EXERCISE REQUIREMENTS:
After locating the line that contains "It'll be a murder mystery." in the data below, set down exactly that line and each one after it through the line that contains "murder mystery (r)", and nothing more.

DATA TO EXAMINE:
**********

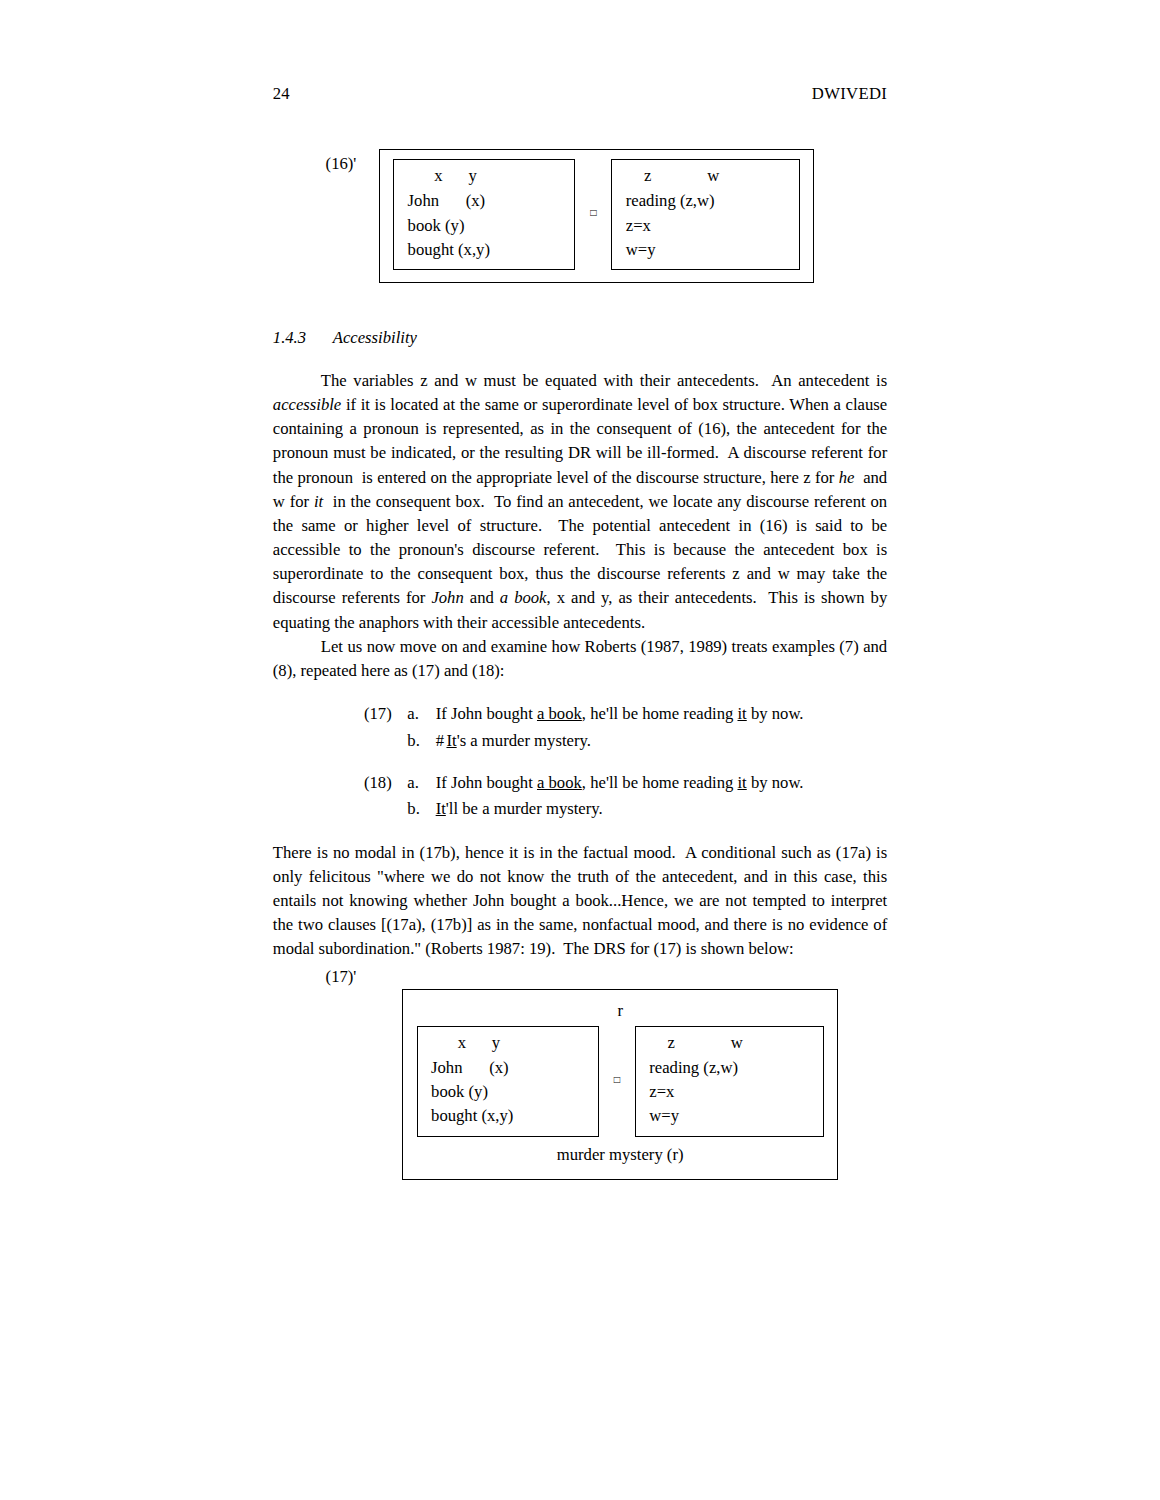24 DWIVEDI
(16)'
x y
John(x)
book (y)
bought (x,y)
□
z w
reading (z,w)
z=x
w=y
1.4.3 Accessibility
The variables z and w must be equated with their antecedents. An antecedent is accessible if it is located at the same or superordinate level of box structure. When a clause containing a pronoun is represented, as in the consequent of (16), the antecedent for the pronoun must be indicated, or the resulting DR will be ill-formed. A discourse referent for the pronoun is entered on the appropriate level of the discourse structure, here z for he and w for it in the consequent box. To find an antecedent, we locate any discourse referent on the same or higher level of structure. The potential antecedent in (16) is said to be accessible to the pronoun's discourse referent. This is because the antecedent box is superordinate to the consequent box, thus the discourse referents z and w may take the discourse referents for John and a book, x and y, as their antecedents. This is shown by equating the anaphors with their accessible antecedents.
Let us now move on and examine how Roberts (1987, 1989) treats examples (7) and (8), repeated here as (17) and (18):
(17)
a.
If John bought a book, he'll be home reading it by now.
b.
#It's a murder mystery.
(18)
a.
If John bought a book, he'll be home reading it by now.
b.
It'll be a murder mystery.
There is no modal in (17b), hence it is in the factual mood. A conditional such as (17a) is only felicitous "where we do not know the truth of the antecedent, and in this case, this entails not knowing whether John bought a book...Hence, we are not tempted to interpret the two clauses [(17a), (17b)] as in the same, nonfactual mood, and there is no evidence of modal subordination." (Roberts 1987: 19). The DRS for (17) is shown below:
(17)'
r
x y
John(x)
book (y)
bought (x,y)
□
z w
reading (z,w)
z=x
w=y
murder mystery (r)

**********

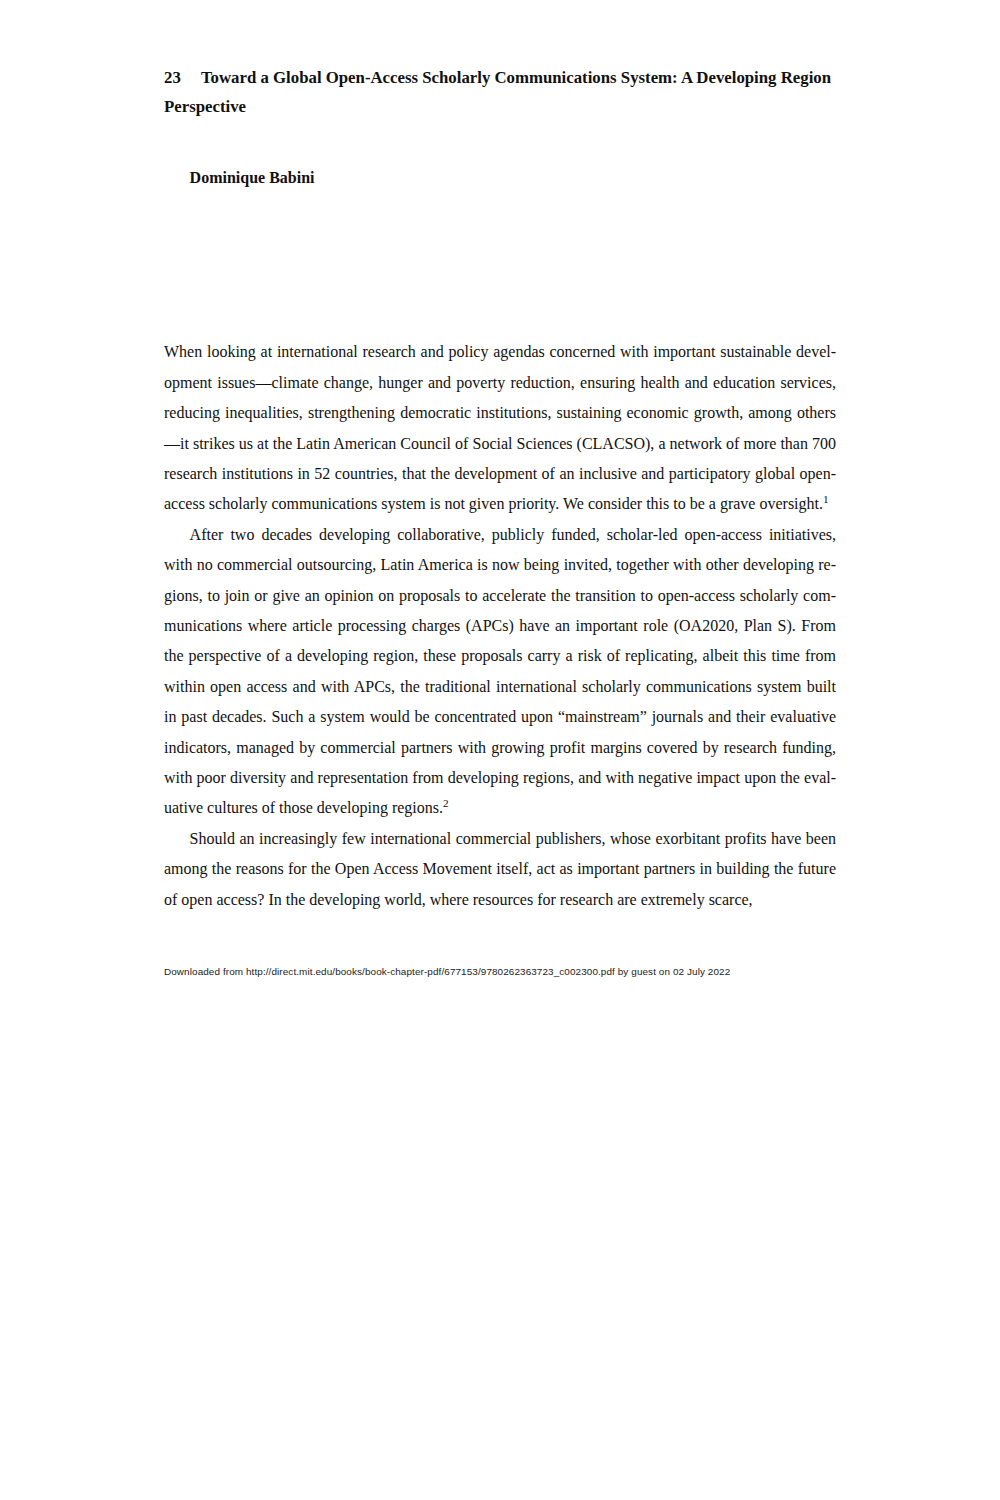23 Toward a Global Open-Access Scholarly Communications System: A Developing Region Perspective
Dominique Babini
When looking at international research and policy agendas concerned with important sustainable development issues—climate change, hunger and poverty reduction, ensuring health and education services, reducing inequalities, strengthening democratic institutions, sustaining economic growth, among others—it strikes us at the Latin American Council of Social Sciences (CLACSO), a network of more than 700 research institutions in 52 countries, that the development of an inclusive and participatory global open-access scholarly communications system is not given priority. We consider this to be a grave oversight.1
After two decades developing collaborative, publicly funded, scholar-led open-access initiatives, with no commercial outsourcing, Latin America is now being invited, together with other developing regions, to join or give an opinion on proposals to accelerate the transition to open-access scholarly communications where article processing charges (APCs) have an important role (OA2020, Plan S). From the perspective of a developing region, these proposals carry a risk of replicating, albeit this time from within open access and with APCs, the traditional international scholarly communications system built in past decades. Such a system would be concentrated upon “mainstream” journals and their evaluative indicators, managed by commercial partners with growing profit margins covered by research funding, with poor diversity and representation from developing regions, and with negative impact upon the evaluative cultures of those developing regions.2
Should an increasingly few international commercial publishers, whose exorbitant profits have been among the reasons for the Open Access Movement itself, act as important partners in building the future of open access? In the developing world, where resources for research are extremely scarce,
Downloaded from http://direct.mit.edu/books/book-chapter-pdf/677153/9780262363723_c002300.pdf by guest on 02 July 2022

**********

SOLUTION TO THIS TASK:
It'll be a murder mystery.
There is no modal in (17b), hence it is in the factual mood. A conditional such as (17a) is only felicitous "where we do not know the truth of the antecedent, and in this case, this entails not knowing whether John bought a book...Hence, we are not tempted to interpret the two clauses [(17a), (17b)] as in the same, nonfactual mood, and there is no evidence of modal subordination." (Roberts 1987: 19). The DRS for (17) is shown below:
(17)'
r
x y
John(x)
book (y)
bought (x,y)
□
z w
reading (z,w)
z=x
w=y
murder mystery (r)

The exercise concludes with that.